*** WORKING DATA

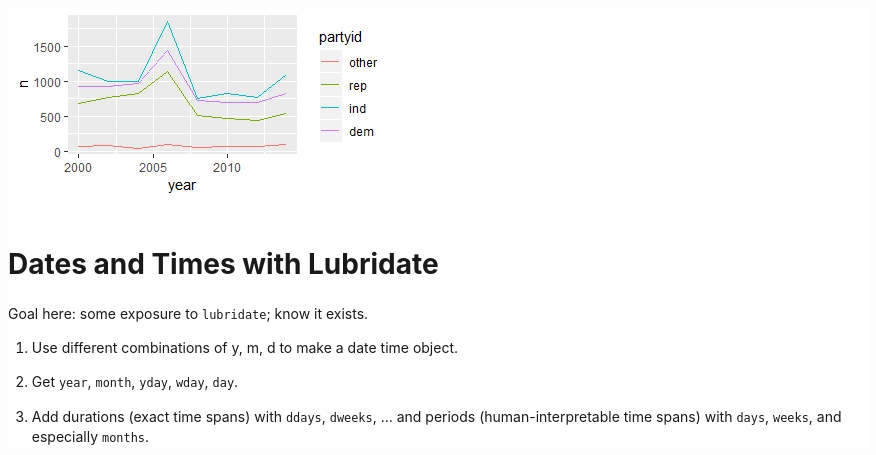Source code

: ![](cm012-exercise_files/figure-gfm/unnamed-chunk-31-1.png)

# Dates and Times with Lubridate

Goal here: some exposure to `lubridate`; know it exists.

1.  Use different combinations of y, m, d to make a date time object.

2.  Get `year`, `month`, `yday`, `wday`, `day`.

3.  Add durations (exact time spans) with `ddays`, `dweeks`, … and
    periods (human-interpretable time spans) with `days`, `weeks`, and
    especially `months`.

******

Where a line in the records above includes the string "spans", show it.

SOLUTION TO THIS PROBLEM:
3.  Add durations (exact time spans) with `ddays`, `dweeks`, … and
    periods (human-interpretable time spans) with `days`, `weeks`, and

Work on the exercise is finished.